**Task details**
Rewrite the text of the data below with every occurrence of "Series" changed to "Family" and everything else unchanged. Omit the pictures from your answer.

**Records shown**
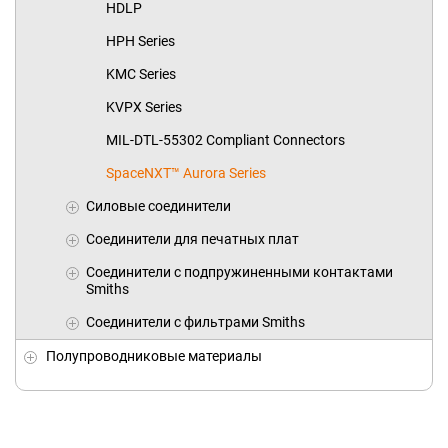
HDLP
HPH Series
KMC Series
KVPX Series
MIL-DTL-55302 Compliant Connectors
SpaceNXT™ Aurora Series
Силовые соединители
Соединители для печатных плат
Соединители с подпружиненными контактами
Smiths
Соединители с фильтрами Smiths
Полупроводниковые материалы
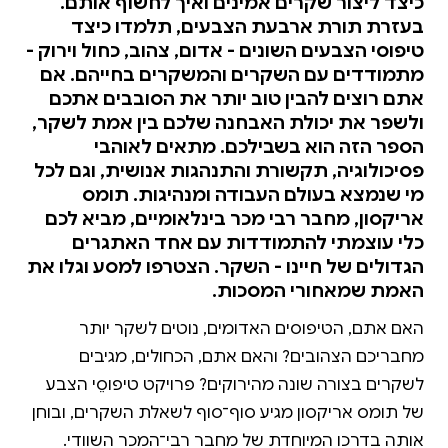
כיצד ליצור שקרים אמינים ואיך לחשוף אותם.
בעזרת תורת ארבעת הצבעים, תלמדו כיצד
טיפוסי הצבעים השונים - אדום, צהוב, כחול וירוק -
מתמודדים עם השקרים והמשקרים בחייהם. אם
אתם רוצים להבין טוב יותר את הסובבים אתכם
ולשפר את יכולת האבחנה שלכם בין אמת לשקר,
הספר הזה הוא בשבילכם. מתאים לאוהבי
פסיכולוגיה, תקשורת והתנהגות אנושית, וגם לכל
מי שנמצא בעולם העבודה ומנהיגות. תומס
אריקסון, מחבר רבי מכר בינלאומיים, מביא לכם
כלי עוצמתי להתמודדות עם אחד האתגרים
הגדולים של חיינו - השקר. הצטרפו למסע וגלו את
האמת שמאחורי המסכות.
האם אתם, הטיפוסים האדומים, נוטים לשקר יותר
מחבריכם הצהובים? והאם אתם, הכחולים, מגיבים
לשקרים בצורה שונה מהירוקים? פרויקט טיפוסֵי הצבע
של תומס אריקסון מגיע סוף־סוף לשאלת השקרים, ובוחן
אותה בדרכו המיוחדת של מחבר רבי־המכר השוודי.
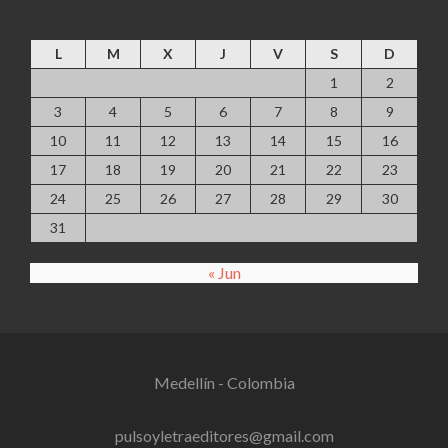
agosto 2026
L
M
X
J
V
S
D
1
2
3
4
5
6
7
8
9
10
11
12
13
14
15
16
17
18
19
20
21
22
23
24
25
26
27
28
29
30
31
« Jun
Medellín - Colombia
pulsoyletraeditores@gmail.com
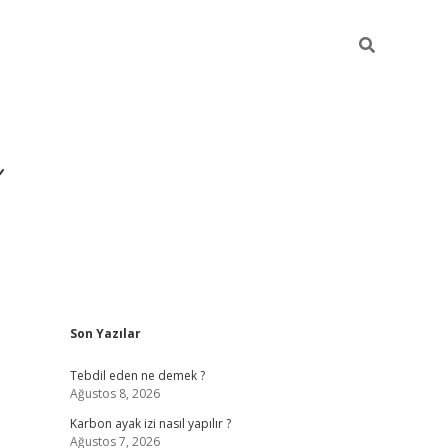
Sidebar
Son Yazılar
https://ilb
Tebdil eden ne demek ?
Ağustos 8, 2026
Karbon ayak izi nasıl yapılır ?
Ağustos 7, 2026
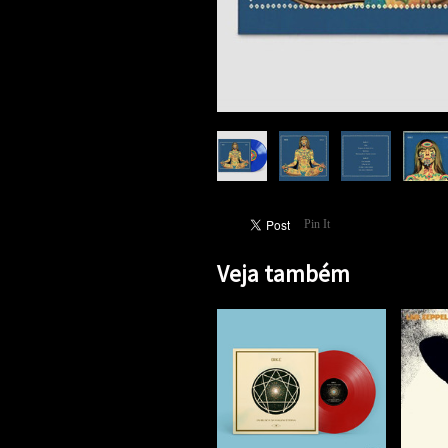
Pin It
Veja também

**Task result**
HDLP
HPH Family
KMC Family
KVPX Family
MIL-DTL-55302 Compliant Connectors
SpaceNXT™ Aurora Family
Силовые соединители
Соединители для печатных плат
Соединители с подпружиненными контактами
Smiths
Соединители с фильтрами Smiths
Полупроводниковые материалы
כיצד ליצור שקרים אמינים ואיך לחשוף אותם.
בעזרת תורת ארבעת הצבעים, תלמדו כיצד
טיפוסי הצבעים השונים - אדום, צהוב, כחול וירוק -
מתמודדים עם השקרים והמשקרים בחייהם. אם
אתם רוצים להבין טוב יותר את הסובבים אתכם
ולשפר את יכולת האבחנה שלכם בין אמת לשקר,
הספר הזה הוא בשבילכם. מתאים לאוהבי
פסיכולוגיה, תקשורת והתנהגות אנושית, וגם לכל
מי שנמצא בעולם העבודה ומנהיגות. תומס
אריקסון, מחבר רבי מכר בינלאומיים, מביא לכם
כלי עוצמתי להתמודדות עם אחד האתגרים
הגדולים של חיינו - השקר. הצטרפו למסע וגלו את
האמת שמאחורי המסכות.
האם אתם, הטיפוסים האדומים, נוטים לשקר יותר
מחבריכם הצהובים? והאם אתם, הכחולים, מגיבים
לשקרים בצורה שונה מהירוקים? פרויקט טיפוסֵי הצבע
של תומס אריקסון מגיע סוף־סוף לשאלת השקרים, ובוחן
אותה בדרכו המיוחדת של מחבר רבי־המכר השוודי.
agosto 2026
L
M
X
J
V
S
D
1
2
3
4
5
6
7
8
9
10
11
12
13
14
15
16
17
18
19
20
21
22
23
24
25
26
27
28
29
30
31
« Jun
Medellín - Colombia
pulsoyletraeditores@gmail.com
Sidebar
Son Yazılar
https://ilb
Tebdil eden ne demek ?
Ağustos 8, 2026
Karbon ayak izi nasıl yapılır ?
Ağustos 7, 2026
Pin It
Veja também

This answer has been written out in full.